_Aim of the task:_ All lines in the data bearing the string "github" should be identified and copied.
START Dataset content
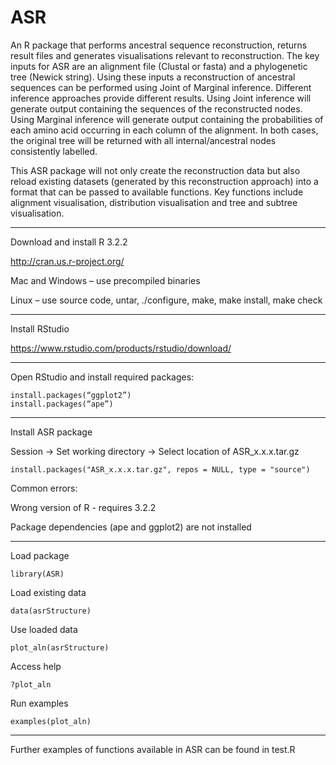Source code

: # ASR

An R package that performs ancestral sequence reconstruction, returns result files and generates visualisations relevant to reconstruction. The key inputs for ASR are an alignment file (Clustal or fasta) and a phylogenetic tree (Newick string). Using these inputs a reconstruction of ancestral sequences can be performed using Joint of Marginal inference. Different inference approaches provide different results. Using Joint inference will generate output containing the sequences of the reconstructed nodes. Using Marginal inference will generate output containing the probabilities of each amino acid occurring in each column of the alignment. In both cases, the original tree will be returned with all internal/ancestral nodes consistently labelled.

This ASR package will not only create the reconstruction data but also reload existing datasets (generated by this reconstruction approach) into a format that can be passed to available functions. Key functions include alignment visualisation, distribution visualisation and tree and subtree visualisation.

----------------------------------------
Download and install R 3.2.2

http://cran.us.r-project.org/ 

Mac and Windows – use precompiled binaries

Linux – use source code, untar, ./configure, make, make install, make check

----------------------------------------
Install RStudio

https://www.rstudio.com/products/rstudio/download/ 

----------------------------------------
Open RStudio and install required packages:

    install.packages(“ggplot2”)
    install.packages(“ape”)

----------------------------------------
Install ASR package

Session -> Set working directory -> Select location of ASR_x.x.x.tar.gz

    install.packages("ASR_x.x.x.tar.gz", repos = NULL, type = "source")

Common errors:

Wrong version of R - requires 3.2.2

Package dependencies (ape and ggplot2) are not installed

----------------------------------------
Load package

    library(ASR)

Load existing data

    data(asrStructure)

Use loaded data

    plot_aln(asrStructure)

Access help 

    ?plot_aln

Run examples

    examples(plot_aln)

----------------------------------------
Further examples of functions available in ASR can be found in test.R
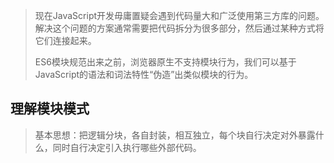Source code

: > 现在JavaScript开发毋庸置疑会遇到代码量大和广泛使用第三方库的问题。解决这个问题的方案通常需要把代码拆分为很多部分，然后通过某种方式将它们连接起来。
>
> ES6模块规范出来之前，浏览器原生不支持模块行为，我们可以基于JavaScript的语法和词法特性“伪造”出类似模块的行为。



## 理解模块模式



> 基本思想：把逻辑分块，各自封装，相互独立，每个块自行决定对外暴露什么，同时自行决定引入执行哪些外部代码。



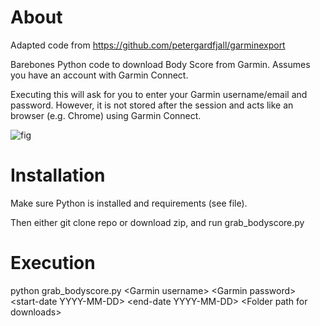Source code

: # About

Adapted code from https://github.com/petergardfjall/garminexport

Barebones Python code to download Body Score from Garmin. Assumes you have an account with Garmin Connect. 

Executing this will ask for you to enter your Garmin username/email and password. However, it is not stored after the session and acts like an browser (e.g. Chrome) using Garmin Connect. 

![fig](https://github.com/physioforecast/garminexport/assets/6562289/733d8407-c83d-45c5-92de-bb092d6adac6)

# Installation

Make sure Python is installed and requirements (see file).

Then either git clone repo or download zip, and run grab_bodyscore.py

# Execution

python grab_bodyscore.py \<Garmin username\> \<Garmin password\> \<start-date YYYY-MM-DD\> \<end-date YYYY-MM-DD\> \<Folder path for downloads\>

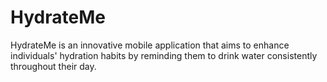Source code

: # HydrateMe
HydrateMe is an innovative mobile application that aims to enhance individuals' hydration habits by reminding them to drink water consistently throughout their day.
END Dataset content
_Solution:_
Adapted code from https://github.com/petergardfjall/garminexport
![fig](https://github.com/physioforecast/garminexport/assets/6562289/733d8407-c83d-45c5-92de-bb092d6adac6)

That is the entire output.